Corporations Keyed to Klein
Paramount Communications, Inc. v. Time, Inc
Facts
Time decided to seek a merger or acquire a company to expand their enterprise. After researching several options, Time decided to combine with Warner. Time was known for its record of respectable journalism, and Warner was known for its entertainment programming. Time wanted to partner with a company that would ensure that Time would be able to keep their journalistic integrity post-merger. The plan called for Time’s president to serve as CEO while Warner shareholders would own 62% of Time’s stock.
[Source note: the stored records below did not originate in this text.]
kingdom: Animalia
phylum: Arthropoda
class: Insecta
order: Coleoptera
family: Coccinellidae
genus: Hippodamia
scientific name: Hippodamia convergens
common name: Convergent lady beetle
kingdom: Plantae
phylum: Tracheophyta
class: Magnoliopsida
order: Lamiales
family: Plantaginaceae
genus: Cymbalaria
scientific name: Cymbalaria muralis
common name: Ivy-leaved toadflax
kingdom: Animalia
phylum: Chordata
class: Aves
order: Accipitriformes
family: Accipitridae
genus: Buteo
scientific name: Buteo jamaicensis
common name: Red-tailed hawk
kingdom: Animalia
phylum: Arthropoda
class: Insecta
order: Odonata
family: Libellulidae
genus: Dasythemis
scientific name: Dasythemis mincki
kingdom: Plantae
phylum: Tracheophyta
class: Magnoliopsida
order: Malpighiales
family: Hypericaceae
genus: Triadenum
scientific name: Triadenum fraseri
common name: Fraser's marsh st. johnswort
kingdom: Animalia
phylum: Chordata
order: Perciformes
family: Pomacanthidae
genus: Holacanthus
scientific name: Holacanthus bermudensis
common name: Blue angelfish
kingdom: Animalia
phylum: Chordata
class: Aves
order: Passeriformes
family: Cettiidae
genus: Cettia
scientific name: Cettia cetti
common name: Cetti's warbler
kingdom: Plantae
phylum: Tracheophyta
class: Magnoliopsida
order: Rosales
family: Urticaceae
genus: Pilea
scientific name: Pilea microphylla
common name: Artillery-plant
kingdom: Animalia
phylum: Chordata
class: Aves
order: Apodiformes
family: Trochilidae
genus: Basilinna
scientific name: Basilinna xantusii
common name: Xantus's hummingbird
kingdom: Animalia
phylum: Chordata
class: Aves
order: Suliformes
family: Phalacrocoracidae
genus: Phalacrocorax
Time was concerned that other parties may consider this merger as a sale of Time, and therefore Time’s board enacted several defensive tactics, such as a no-shop clause, that would make them unattractive to a third party. In response to the merger talks, Paramount made a competing offer of $175 per share which was raised at one point to $200. Time was concerned that the journalistic integrity would be in jeopardy under Paramount’s ownership, and they believed that shareholder s would not understand why Warner was a better suitor. Paramount then brought this action to prevent the Time-Warner merger, arguing that Time put itself up for sale and under the Revlon holding the directors were required to act solely to maximize the shareholders’ profit. Plaintiffs also argued that the merger failed the Unocal test because Time’s directors did not act in a reasonable manner.